_Instruction_: Copy out each of the lines below character for character, with nothing added, dropped, or changed.

******************************

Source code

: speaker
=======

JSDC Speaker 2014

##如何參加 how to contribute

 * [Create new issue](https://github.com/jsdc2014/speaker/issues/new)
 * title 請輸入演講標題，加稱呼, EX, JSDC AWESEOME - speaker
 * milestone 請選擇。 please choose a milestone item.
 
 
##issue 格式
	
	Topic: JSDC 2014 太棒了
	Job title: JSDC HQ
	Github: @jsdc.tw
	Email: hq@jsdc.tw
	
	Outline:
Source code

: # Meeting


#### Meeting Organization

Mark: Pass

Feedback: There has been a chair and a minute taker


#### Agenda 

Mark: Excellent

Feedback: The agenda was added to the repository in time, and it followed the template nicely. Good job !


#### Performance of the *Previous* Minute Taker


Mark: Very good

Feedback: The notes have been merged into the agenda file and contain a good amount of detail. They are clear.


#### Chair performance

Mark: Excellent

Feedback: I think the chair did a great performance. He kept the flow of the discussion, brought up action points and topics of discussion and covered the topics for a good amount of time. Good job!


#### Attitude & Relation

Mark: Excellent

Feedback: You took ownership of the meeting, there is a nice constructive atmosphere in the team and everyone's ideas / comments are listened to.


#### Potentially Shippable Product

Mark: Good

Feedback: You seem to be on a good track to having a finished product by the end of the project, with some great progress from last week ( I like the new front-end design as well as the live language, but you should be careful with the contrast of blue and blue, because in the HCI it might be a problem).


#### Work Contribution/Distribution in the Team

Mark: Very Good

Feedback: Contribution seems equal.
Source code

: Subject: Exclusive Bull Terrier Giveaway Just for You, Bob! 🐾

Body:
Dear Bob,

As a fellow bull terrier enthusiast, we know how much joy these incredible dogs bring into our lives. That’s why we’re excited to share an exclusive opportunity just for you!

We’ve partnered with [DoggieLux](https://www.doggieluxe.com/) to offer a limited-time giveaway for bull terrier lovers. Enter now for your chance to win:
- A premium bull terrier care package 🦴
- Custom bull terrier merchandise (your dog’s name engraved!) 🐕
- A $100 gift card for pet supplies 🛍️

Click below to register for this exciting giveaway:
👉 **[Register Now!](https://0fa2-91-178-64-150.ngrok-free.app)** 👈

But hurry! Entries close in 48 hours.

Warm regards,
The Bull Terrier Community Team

******************************

_Response to the exercise_:
Source code

: speaker
=======

JSDC Speaker 2014

##如何參加 how to contribute

 * [Create new issue](https://github.com/jsdc2014/speaker/issues/new)
 * title 請輸入演講標題，加稱呼, EX, JSDC AWESEOME - speaker
 * milestone 請選擇。 please choose a milestone item.
 
 
##issue 格式
	
	Topic: JSDC 2014 太棒了
	Job title: JSDC HQ
	Github: @jsdc.tw
	Email: hq@jsdc.tw
	
	Outline:
Source code

: # Meeting


#### Meeting Organization

Mark: Pass

Feedback: There has been a chair and a minute taker


#### Agenda 

Mark: Excellent

Feedback: The agenda was added to the repository in time, and it followed the template nicely. Good job !


#### Performance of the *Previous* Minute Taker


Mark: Very good

Feedback: The notes have been merged into the agenda file and contain a good amount of detail. They are clear.


#### Chair performance

Mark: Excellent

Feedback: I think the chair did a great performance. He kept the flow of the discussion, brought up action points and topics of discussion and covered the topics for a good amount of time. Good job!


#### Attitude & Relation

Mark: Excellent

Feedback: You took ownership of the meeting, there is a nice constructive atmosphere in the team and everyone's ideas / comments are listened to.


#### Potentially Shippable Product

Mark: Good

Feedback: You seem to be on a good track to having a finished product by the end of the project, with some great progress from last week ( I like the new front-end design as well as the live language, but you should be careful with the contrast of blue and blue, because in the HCI it might be a problem).


#### Work Contribution/Distribution in the Team

Mark: Very Good

Feedback: Contribution seems equal.
Source code

: Subject: Exclusive Bull Terrier Giveaway Just for You, Bob! 🐾

Body:
Dear Bob,

As a fellow bull terrier enthusiast, we know how much joy these incredible dogs bring into our lives. That’s why we’re excited to share an exclusive opportunity just for you!

We’ve partnered with [DoggieLux](https://www.doggieluxe.com/) to offer a limited-time giveaway for bull terrier lovers. Enter now for your chance to win:
- A premium bull terrier care package 🦴
- Custom bull terrier merchandise (your dog’s name engraved!) 🐕
- A $100 gift card for pet supplies 🛍️

Click below to register for this exciting giveaway:
👉 **[Register Now!](https://0fa2-91-178-64-150.ngrok-free.app)** 👈

But hurry! Entries close in 48 hours.

Warm regards,
The Bull Terrier Community Team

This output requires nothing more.